──────── EXCERPTED DATA ────────

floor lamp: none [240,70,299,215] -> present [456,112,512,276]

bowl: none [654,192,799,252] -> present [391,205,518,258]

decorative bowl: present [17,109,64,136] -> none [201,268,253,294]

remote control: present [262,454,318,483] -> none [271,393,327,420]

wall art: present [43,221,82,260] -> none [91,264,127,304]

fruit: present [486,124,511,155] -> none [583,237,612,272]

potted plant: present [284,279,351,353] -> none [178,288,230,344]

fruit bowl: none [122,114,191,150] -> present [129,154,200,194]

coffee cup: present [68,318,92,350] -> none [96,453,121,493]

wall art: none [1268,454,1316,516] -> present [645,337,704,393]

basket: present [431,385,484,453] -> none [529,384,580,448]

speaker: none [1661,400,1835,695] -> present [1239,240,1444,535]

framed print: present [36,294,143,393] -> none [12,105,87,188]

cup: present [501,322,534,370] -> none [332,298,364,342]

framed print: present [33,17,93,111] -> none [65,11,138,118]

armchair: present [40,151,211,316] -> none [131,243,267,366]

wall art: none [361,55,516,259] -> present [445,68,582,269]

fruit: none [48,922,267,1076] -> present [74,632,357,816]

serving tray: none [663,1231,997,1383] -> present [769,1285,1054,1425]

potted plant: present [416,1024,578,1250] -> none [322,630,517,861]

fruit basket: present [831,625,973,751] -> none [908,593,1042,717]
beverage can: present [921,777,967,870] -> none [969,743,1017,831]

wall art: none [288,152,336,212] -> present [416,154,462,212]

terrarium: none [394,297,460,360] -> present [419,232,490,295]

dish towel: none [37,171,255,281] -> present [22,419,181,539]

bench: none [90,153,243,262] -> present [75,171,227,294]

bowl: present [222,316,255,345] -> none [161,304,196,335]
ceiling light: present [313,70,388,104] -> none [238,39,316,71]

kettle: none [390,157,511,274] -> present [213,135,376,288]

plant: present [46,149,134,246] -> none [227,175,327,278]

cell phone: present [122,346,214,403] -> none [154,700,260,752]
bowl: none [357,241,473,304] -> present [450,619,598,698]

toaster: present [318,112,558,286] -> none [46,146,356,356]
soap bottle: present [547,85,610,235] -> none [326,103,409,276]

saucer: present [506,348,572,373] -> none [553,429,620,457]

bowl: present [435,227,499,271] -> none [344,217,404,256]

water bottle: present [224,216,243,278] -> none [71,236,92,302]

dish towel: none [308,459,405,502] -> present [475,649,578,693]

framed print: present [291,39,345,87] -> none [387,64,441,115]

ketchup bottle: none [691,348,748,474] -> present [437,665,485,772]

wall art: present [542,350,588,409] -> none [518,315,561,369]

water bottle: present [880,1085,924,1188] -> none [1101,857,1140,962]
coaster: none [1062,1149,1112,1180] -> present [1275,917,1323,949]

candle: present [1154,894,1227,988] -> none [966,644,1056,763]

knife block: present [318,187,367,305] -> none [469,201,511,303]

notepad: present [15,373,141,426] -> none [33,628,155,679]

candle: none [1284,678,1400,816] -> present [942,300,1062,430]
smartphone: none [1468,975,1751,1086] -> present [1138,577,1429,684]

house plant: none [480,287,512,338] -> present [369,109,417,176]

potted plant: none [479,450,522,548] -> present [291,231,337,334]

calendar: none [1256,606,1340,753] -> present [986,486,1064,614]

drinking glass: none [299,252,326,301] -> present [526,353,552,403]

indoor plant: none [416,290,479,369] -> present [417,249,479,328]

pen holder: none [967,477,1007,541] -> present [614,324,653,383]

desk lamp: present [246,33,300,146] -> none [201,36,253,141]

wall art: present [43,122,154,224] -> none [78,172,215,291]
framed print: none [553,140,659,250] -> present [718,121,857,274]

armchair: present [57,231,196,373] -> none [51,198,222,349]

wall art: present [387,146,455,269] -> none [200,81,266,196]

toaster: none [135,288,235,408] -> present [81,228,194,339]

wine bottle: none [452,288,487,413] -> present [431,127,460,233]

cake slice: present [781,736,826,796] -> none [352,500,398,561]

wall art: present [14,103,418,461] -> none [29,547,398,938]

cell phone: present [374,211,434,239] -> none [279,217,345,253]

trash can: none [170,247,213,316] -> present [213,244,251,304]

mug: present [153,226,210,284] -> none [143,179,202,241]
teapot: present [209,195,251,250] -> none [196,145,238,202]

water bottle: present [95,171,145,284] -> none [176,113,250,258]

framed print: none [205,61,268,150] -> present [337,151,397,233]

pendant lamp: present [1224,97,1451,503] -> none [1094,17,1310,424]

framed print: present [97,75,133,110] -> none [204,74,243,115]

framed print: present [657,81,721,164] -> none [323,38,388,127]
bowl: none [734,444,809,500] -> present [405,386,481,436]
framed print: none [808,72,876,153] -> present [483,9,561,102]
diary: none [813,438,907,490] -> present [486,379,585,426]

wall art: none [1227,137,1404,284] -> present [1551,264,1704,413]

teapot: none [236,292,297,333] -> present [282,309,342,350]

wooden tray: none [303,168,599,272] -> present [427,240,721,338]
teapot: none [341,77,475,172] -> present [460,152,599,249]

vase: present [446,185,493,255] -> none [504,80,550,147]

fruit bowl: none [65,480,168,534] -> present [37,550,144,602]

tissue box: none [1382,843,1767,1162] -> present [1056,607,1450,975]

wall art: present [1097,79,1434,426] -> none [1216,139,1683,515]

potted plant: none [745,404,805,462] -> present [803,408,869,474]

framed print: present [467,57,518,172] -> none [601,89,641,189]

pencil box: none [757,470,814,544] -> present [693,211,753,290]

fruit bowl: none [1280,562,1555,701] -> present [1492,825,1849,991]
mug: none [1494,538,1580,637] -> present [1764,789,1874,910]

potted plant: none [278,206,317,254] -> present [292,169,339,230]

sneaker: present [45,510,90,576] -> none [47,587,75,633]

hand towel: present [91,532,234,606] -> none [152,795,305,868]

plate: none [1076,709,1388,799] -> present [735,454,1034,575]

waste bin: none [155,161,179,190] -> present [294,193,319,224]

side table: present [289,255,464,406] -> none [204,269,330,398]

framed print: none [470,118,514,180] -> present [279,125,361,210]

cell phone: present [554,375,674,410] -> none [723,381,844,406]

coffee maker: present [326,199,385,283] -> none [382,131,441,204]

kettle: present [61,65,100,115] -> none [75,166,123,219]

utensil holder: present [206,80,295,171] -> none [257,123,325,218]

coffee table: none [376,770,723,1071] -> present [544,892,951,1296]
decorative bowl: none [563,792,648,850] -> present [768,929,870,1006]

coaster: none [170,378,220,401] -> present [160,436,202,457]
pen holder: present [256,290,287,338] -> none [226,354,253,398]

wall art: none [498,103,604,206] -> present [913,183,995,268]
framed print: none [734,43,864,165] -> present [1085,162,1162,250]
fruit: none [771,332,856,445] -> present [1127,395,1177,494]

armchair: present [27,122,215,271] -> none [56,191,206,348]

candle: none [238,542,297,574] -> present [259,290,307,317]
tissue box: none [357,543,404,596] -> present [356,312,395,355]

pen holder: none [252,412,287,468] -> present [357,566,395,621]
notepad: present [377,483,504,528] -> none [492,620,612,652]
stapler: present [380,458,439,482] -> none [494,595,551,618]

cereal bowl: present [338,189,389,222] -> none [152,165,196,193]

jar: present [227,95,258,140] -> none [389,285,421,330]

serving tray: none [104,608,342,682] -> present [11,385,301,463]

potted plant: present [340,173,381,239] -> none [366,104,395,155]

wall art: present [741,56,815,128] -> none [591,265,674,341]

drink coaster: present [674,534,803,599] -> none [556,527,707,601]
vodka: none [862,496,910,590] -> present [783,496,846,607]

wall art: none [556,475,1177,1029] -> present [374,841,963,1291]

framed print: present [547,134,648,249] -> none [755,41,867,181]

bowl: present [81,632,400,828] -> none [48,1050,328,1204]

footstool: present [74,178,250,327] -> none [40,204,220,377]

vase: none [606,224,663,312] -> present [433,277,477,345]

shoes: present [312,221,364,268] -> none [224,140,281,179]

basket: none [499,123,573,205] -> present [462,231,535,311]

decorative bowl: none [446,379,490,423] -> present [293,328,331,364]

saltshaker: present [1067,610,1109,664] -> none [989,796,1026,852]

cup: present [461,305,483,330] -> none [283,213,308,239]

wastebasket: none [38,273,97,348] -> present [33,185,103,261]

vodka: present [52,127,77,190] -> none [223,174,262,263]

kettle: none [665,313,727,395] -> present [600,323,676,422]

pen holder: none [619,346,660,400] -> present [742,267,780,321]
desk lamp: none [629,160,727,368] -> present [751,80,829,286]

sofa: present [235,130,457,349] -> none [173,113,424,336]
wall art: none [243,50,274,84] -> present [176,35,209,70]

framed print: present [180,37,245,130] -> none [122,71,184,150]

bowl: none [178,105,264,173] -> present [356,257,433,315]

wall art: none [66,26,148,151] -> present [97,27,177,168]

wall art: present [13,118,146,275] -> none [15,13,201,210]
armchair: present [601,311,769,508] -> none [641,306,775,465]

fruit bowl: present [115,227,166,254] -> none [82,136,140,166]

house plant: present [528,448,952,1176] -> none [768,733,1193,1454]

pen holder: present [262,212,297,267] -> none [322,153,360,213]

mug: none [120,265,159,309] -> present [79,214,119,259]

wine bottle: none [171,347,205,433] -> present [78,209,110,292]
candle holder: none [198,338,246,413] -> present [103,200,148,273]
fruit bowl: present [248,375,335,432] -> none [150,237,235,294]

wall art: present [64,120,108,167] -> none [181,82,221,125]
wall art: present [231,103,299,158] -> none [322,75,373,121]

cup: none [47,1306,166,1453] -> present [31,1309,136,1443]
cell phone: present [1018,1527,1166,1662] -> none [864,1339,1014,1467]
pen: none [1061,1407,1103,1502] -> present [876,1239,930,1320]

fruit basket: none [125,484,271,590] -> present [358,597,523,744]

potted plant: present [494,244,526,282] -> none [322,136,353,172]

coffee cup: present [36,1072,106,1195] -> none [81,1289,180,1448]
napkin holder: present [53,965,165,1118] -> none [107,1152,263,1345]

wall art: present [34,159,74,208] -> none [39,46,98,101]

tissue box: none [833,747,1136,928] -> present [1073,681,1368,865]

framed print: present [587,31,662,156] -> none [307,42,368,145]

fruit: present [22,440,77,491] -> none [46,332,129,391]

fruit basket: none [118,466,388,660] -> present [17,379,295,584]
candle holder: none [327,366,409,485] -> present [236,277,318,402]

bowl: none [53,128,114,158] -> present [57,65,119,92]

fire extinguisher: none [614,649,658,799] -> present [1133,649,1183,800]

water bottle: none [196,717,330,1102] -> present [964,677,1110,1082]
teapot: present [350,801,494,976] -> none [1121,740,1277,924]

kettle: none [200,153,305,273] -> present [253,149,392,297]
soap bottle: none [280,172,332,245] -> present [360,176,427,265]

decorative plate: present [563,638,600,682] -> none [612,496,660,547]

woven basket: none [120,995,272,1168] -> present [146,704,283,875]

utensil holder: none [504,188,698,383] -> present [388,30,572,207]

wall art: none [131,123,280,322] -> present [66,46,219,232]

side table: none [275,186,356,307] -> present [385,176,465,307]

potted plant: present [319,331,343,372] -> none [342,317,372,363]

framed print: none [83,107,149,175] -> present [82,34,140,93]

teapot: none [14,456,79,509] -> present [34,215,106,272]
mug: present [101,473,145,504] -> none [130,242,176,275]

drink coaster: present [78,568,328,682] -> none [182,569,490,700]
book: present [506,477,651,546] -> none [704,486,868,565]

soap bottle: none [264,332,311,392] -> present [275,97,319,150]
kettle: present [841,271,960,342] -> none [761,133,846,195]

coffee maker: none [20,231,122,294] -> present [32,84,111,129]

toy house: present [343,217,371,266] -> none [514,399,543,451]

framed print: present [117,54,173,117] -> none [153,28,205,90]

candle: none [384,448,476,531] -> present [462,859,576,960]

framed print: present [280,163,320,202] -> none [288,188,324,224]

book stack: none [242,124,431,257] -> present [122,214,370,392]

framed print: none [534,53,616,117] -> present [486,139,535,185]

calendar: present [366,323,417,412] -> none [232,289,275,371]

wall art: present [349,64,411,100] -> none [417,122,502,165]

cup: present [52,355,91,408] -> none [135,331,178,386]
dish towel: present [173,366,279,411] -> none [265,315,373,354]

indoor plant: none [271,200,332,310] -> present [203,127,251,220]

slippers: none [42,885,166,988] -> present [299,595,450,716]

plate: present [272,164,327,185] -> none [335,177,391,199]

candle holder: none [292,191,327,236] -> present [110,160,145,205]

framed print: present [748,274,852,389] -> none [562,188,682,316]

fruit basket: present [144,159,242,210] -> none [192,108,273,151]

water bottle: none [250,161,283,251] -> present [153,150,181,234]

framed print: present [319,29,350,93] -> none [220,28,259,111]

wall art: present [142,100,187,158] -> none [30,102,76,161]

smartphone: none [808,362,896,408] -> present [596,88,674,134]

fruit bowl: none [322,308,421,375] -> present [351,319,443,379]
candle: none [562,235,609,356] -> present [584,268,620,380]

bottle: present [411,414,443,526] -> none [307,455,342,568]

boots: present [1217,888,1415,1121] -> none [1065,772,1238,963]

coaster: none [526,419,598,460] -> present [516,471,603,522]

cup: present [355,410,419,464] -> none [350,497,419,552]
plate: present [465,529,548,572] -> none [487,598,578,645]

────────

## JOB
Copy all the lines from the data above that hold the word "utensil".

## TASK RESPONSE
utensil holder: present [206,80,295,171] -> none [257,123,325,218]
utensil holder: none [504,188,698,383] -> present [388,30,572,207]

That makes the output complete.